(Recorded data begins)

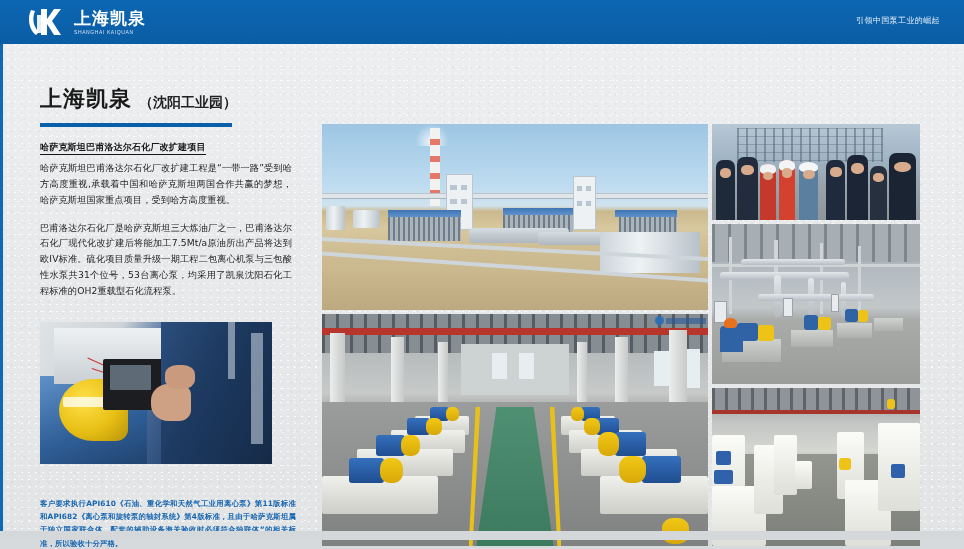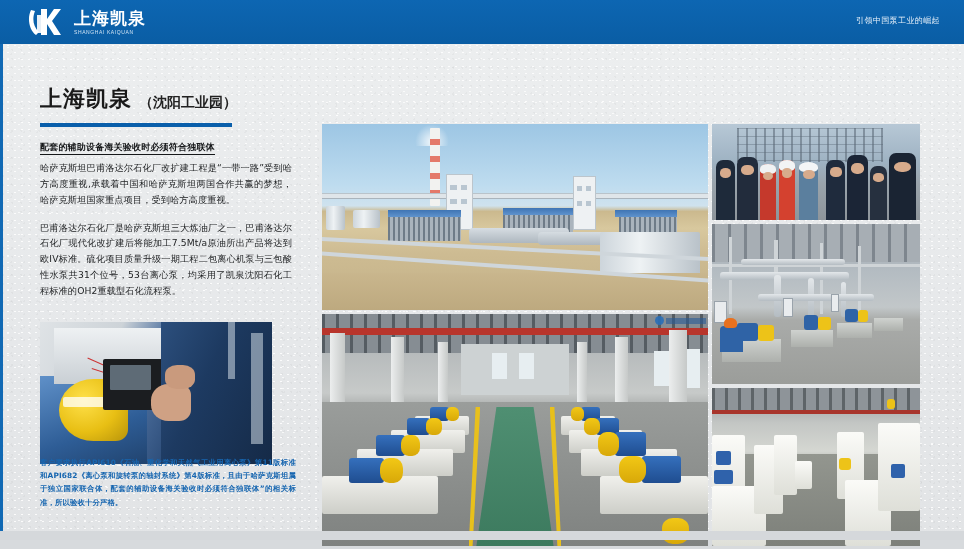--- a/index.html
+++ b/index.html
@@ -65,21 +65,21 @@
     margin-top:5px; font-size:9.2px; color:#1d1f21; line-height:1.72;
     text-align:justify; letter-spacing:.1px;
   }
   .para.second { margin-top:12px; }
 
   .left-photo {
     position:absolute; left:40px; top:278px; width:232px; height:142px;
     overflow:hidden; background:#2b3a4a;
   }
   .caption {
-    position:absolute; left:40px; top:412px; width:256px;
+    position:absolute; left:40px; top:453px; width:256px;
     font-size:7.4px; color:#1766b0; line-height:1.78; text-align:justify;
     font-weight:bold; letter-spacing:.1px;
   }
 
   
   .grid { position:absolute; left:322px; top:80px; width:598px; height:422px; }
   .ph { position:absolute; overflow:hidden; background:#8a9099; }
   .ph-plant   { left:0;   top:0;   width:386px; height:186px; }
   .ph-visit   { left:390px; top:0;   width:208px; height:96px; }
   .ph-pumproom{ left:390px; top:100px; width:208px; height:160px; }
@@ -194,21 +194,21 @@
 
   <div class="canvas">
     <div class="left-rule"></div>
 
     <div class="left-col">
       <div class="title-row">
         <span class="title-main">上海凯泉</span>
         <span class="title-sub">（沈阳工业园）</span>
       </div>
       <div class="title-bar"></div>
-      <div class="lead">配套的辅助设备海关验收时必须符合独联体</div>
+      <div class="lead">哈萨克斯坦巴甫洛达尔石化厂改扩建项目</div>
       <div class="para">哈萨克斯坦巴甫洛达尔石化厂改扩建工程是“一带一路”受到哈方高度重视,承载着中国和哈萨克斯坦两国合作共赢的梦想，哈萨克斯坦国家重点项目，受到哈方高度重视。</div>
       <div class="para second">巴甫洛达尔石化厂是哈萨克斯坦三大炼油厂之一，巴甫洛达尔石化厂现代化改扩建后将能加工7.5Mt/a原油所出产品将达到欧IV标准。硫化项目质量升级一期工程二包离心机泵与三包酸性水泵共31个位号，53台离心泵，均采用了凯泉沈阳石化工程标准的OH2重载型石化流程泵。</div>
     </div>
 
     <div class="left-photo">
       <div class="tc-bg"></div>
       <div class="tc-blue-pipe"></div>
       <div class="tc-white"></div>
       <div class="tc-motor"></div>
       <div class="tc-motor-band"></div>

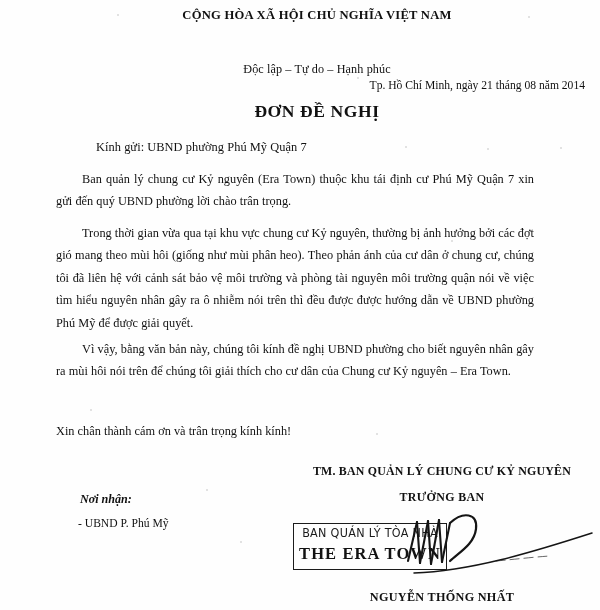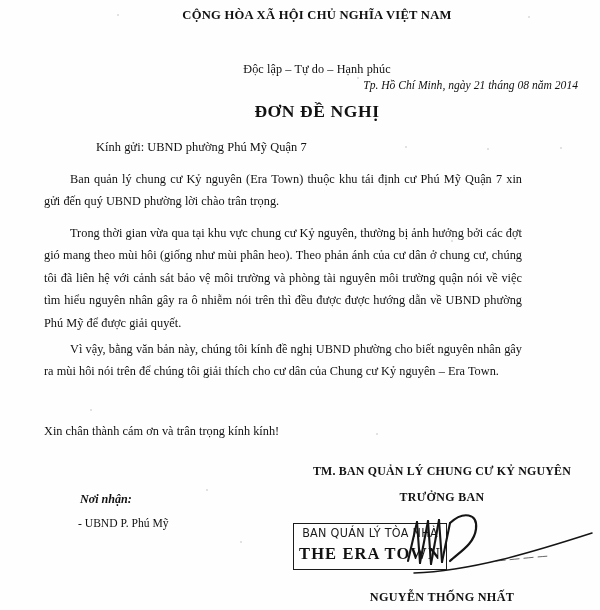--- a/index.html
+++ b/index.html
@@ -38,21 +38,21 @@
     font-size: 12.2px;
     letter-spacing: 0.1px;
     margin-top: 28px;
   }
 
   
   #place-date {
     top: 79px; left: 0; width: 578px;
     text-align: right;
     font-size: 11.6px;
-    font-style: italic;
+    padding-left: 7px;
   }
 
   
   #doc-title {
     top: 101px; left: 0; width: 600px;
     font-size: 17.5px;
     font-weight: bold;
     letter-spacing: 0.6px;
   }
 
@@ -60,21 +60,21 @@
   #recipient {
     top: 140px; left: 96px;
     font-size: 12.4px;
     font-weight: normal;
     letter-spacing: 0.05px;
   }
 
   
   .para {
     position: absolute;
-    left: 44px;
+    left: 56px;
     width: 478px;
     font-size: 12.3px;
     line-height: 22.4px;
     text-align: justify;
     text-justify: inter-word;
     letter-spacing: 0.02px;
   }
   .para.indent { text-indent: 26px; }
   .para.noj    { text-align: left; }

(Recorded data ends)

Task requirements: Exact copy, no pictures: set down all the entries again as they stand.

Response to the task:
--- a/index.html
+++ b/index.html
@@ -65,21 +65,21 @@
     margin-top:5px; font-size:9.2px; color:#1d1f21; line-height:1.72;
     text-align:justify; letter-spacing:.1px;
   }
   .para.second { margin-top:12px; }
 
   .left-photo {
     position:absolute; left:40px; top:278px; width:232px; height:142px;
     overflow:hidden; background:#2b3a4a;
   }
   .caption {
-    position:absolute; left:40px; top:412px; width:256px;
+    position:absolute; left:40px; top:453px; width:256px;
     font-size:7.4px; color:#1766b0; line-height:1.78; text-align:justify;
     font-weight:bold; letter-spacing:.1px;
   }
 
   
   .grid { position:absolute; left:322px; top:80px; width:598px; height:422px; }
   .ph { position:absolute; overflow:hidden; background:#8a9099; }
   .ph-plant   { left:0;   top:0;   width:386px; height:186px; }
   .ph-visit   { left:390px; top:0;   width:208px; height:96px; }
   .ph-pumproom{ left:390px; top:100px; width:208px; height:160px; }
@@ -194,21 +194,21 @@
 
   <div class="canvas">
     <div class="left-rule"></div>
 
     <div class="left-col">
       <div class="title-row">
         <span class="title-main">上海凯泉</span>
         <span class="title-sub">（沈阳工业园）</span>
       </div>
       <div class="title-bar"></div>
-      <div class="lead">配套的辅助设备海关验收时必须符合独联体</div>
+      <div class="lead">哈萨克斯坦巴甫洛达尔石化厂改扩建项目</div>
       <div class="para">哈萨克斯坦巴甫洛达尔石化厂改扩建工程是“一带一路”受到哈方高度重视,承载着中国和哈萨克斯坦两国合作共赢的梦想，哈萨克斯坦国家重点项目，受到哈方高度重视。</div>
       <div class="para second">巴甫洛达尔石化厂是哈萨克斯坦三大炼油厂之一，巴甫洛达尔石化厂现代化改扩建后将能加工7.5Mt/a原油所出产品将达到欧IV标准。硫化项目质量升级一期工程二包离心机泵与三包酸性水泵共31个位号，53台离心泵，均采用了凯泉沈阳石化工程标准的OH2重载型石化流程泵。</div>
     </div>
 
     <div class="left-photo">
       <div class="tc-bg"></div>
       <div class="tc-blue-pipe"></div>
       <div class="tc-white"></div>
       <div class="tc-motor"></div>
       <div class="tc-motor-band"></div>

--- a/index.html
+++ b/index.html
@@ -38,21 +38,21 @@
     font-size: 12.2px;
     letter-spacing: 0.1px;
     margin-top: 28px;
   }
 
   
   #place-date {
     top: 79px; left: 0; width: 578px;
     text-align: right;
     font-size: 11.6px;
-    font-style: italic;
+    padding-left: 7px;
   }
 
   
   #doc-title {
     top: 101px; left: 0; width: 600px;
     font-size: 17.5px;
     font-weight: bold;
     letter-spacing: 0.6px;
   }
 
@@ -60,21 +60,21 @@
   #recipient {
     top: 140px; left: 96px;
     font-size: 12.4px;
     font-weight: normal;
     letter-spacing: 0.05px;
   }
 
   
   .para {
     position: absolute;
-    left: 44px;
+    left: 56px;
     width: 478px;
     font-size: 12.3px;
     line-height: 22.4px;
     text-align: justify;
     text-justify: inter-word;
     letter-spacing: 0.02px;
   }
   .para.indent { text-indent: 26px; }
   .para.noj    { text-align: left; }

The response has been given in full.